THE DATA:
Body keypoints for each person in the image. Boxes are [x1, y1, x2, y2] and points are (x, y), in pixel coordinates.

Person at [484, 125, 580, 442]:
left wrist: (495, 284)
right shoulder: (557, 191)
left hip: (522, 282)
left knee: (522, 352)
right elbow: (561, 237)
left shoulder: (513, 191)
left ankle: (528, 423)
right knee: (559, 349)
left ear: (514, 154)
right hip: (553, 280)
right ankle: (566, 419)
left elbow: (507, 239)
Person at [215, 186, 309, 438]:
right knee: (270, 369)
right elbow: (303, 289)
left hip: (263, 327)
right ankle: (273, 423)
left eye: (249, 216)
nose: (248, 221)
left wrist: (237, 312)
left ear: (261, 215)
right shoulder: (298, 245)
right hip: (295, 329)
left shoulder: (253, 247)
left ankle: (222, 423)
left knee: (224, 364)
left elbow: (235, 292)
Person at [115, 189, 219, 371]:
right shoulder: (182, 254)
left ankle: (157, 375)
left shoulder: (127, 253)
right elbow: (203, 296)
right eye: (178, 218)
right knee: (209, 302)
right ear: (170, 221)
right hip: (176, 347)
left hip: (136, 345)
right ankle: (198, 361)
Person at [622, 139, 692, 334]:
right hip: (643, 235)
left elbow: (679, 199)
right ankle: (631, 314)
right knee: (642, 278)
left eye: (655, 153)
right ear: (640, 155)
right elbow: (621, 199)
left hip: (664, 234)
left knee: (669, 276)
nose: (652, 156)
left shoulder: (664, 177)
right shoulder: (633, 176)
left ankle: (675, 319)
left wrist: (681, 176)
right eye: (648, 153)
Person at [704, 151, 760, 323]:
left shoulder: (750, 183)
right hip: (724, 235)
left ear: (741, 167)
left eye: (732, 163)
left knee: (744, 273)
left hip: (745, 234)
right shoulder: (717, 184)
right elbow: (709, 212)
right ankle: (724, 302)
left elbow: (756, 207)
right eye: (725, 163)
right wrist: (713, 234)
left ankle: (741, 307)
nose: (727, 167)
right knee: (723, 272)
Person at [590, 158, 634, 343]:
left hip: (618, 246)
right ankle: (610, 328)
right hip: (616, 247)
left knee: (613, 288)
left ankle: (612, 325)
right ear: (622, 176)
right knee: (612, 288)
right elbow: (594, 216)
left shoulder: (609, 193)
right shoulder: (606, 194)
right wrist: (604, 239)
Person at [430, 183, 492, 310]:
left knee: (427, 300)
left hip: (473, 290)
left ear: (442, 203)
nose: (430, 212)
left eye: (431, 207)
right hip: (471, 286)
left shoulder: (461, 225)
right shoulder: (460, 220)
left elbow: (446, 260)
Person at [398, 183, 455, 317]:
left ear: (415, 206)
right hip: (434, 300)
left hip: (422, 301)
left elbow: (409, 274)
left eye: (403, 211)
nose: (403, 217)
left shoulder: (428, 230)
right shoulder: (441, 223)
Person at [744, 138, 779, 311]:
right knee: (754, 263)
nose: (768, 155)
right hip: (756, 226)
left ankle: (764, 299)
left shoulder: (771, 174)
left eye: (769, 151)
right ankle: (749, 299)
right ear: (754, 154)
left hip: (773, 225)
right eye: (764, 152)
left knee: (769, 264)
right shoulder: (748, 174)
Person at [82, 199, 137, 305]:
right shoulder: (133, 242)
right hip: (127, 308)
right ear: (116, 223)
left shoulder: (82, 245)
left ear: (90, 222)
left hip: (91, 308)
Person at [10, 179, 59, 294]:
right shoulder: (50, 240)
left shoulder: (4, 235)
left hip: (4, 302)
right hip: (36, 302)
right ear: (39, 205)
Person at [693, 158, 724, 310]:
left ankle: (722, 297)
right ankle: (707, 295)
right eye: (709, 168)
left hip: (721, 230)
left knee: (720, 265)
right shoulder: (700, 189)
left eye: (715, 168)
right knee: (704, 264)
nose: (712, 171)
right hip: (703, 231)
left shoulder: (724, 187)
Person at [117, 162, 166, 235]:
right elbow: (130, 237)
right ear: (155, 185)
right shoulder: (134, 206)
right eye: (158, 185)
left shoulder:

WHAT TO DO:
Repeat the whole of the data verbatim, as it reads above.

EXERCISE RESPONSE:
Body keypoints for each person in the image. Boxes are [x1, y1, x2, y2] and points are (x, y), in pixel coordinates.

Person at [484, 125, 580, 442]:
left wrist: (495, 284)
right shoulder: (557, 191)
left hip: (522, 282)
left knee: (522, 352)
right elbow: (561, 237)
left shoulder: (513, 191)
left ankle: (528, 423)
right knee: (559, 349)
left ear: (514, 154)
right hip: (553, 280)
right ankle: (566, 419)
left elbow: (507, 239)
Person at [215, 186, 309, 438]:
right knee: (270, 369)
right elbow: (303, 289)
left hip: (263, 327)
right ankle: (273, 423)
left eye: (249, 216)
nose: (248, 221)
left wrist: (237, 312)
left ear: (261, 215)
right shoulder: (298, 245)
right hip: (295, 329)
left shoulder: (253, 247)
left ankle: (222, 423)
left knee: (224, 364)
left elbow: (235, 292)
Person at [115, 189, 219, 371]:
right shoulder: (182, 254)
left ankle: (157, 375)
left shoulder: (127, 253)
right elbow: (203, 296)
right eye: (178, 218)
right knee: (209, 302)
right ear: (170, 221)
right hip: (176, 347)
left hip: (136, 345)
right ankle: (198, 361)
Person at [622, 139, 692, 334]:
right hip: (643, 235)
left elbow: (679, 199)
right ankle: (631, 314)
right knee: (642, 278)
left eye: (655, 153)
right ear: (640, 155)
right elbow: (621, 199)
left hip: (664, 234)
left knee: (669, 276)
nose: (652, 156)
left shoulder: (664, 177)
right shoulder: (633, 176)
left ankle: (675, 319)
left wrist: (681, 176)
right eye: (648, 153)
Person at [704, 151, 760, 323]:
left shoulder: (750, 183)
right hip: (724, 235)
left ear: (741, 167)
left eye: (732, 163)
left knee: (744, 273)
left hip: (745, 234)
right shoulder: (717, 184)
right elbow: (709, 212)
right ankle: (724, 302)
left elbow: (756, 207)
right eye: (725, 163)
right wrist: (713, 234)
left ankle: (741, 307)
nose: (727, 167)
right knee: (723, 272)
Person at [590, 158, 634, 343]:
left hip: (618, 246)
right ankle: (610, 328)
right hip: (616, 247)
left knee: (613, 288)
left ankle: (612, 325)
right ear: (622, 176)
right knee: (612, 288)
right elbow: (594, 216)
left shoulder: (609, 193)
right shoulder: (606, 194)
right wrist: (604, 239)
Person at [430, 183, 492, 310]:
left knee: (427, 300)
left hip: (473, 290)
left ear: (442, 203)
nose: (430, 212)
left eye: (431, 207)
right hip: (471, 286)
left shoulder: (461, 225)
right shoulder: (460, 220)
left elbow: (446, 260)
Person at [398, 183, 455, 317]:
left ear: (415, 206)
right hip: (434, 300)
left hip: (422, 301)
left elbow: (409, 274)
left eye: (403, 211)
nose: (403, 217)
left shoulder: (428, 230)
right shoulder: (441, 223)
Person at [744, 138, 779, 311]:
right knee: (754, 263)
nose: (768, 155)
right hip: (756, 226)
left ankle: (764, 299)
left shoulder: (771, 174)
left eye: (769, 151)
right ankle: (749, 299)
right ear: (754, 154)
left hip: (773, 225)
right eye: (764, 152)
left knee: (769, 264)
right shoulder: (748, 174)
Person at [82, 199, 137, 305]:
right shoulder: (133, 242)
right hip: (127, 308)
right ear: (116, 223)
left shoulder: (82, 245)
left ear: (90, 222)
left hip: (91, 308)
Person at [10, 179, 59, 294]:
right shoulder: (50, 240)
left shoulder: (4, 235)
left hip: (4, 302)
right hip: (36, 302)
right ear: (39, 205)
Person at [693, 158, 724, 310]:
left ankle: (722, 297)
right ankle: (707, 295)
right eye: (709, 168)
left hip: (721, 230)
left knee: (720, 265)
right shoulder: (700, 189)
left eye: (715, 168)
right knee: (704, 264)
nose: (712, 171)
right hip: (703, 231)
left shoulder: (724, 187)
Person at [117, 162, 166, 235]:
right elbow: (130, 237)
right ear: (155, 185)
right shoulder: (134, 206)
right eye: (158, 185)
left shoulder:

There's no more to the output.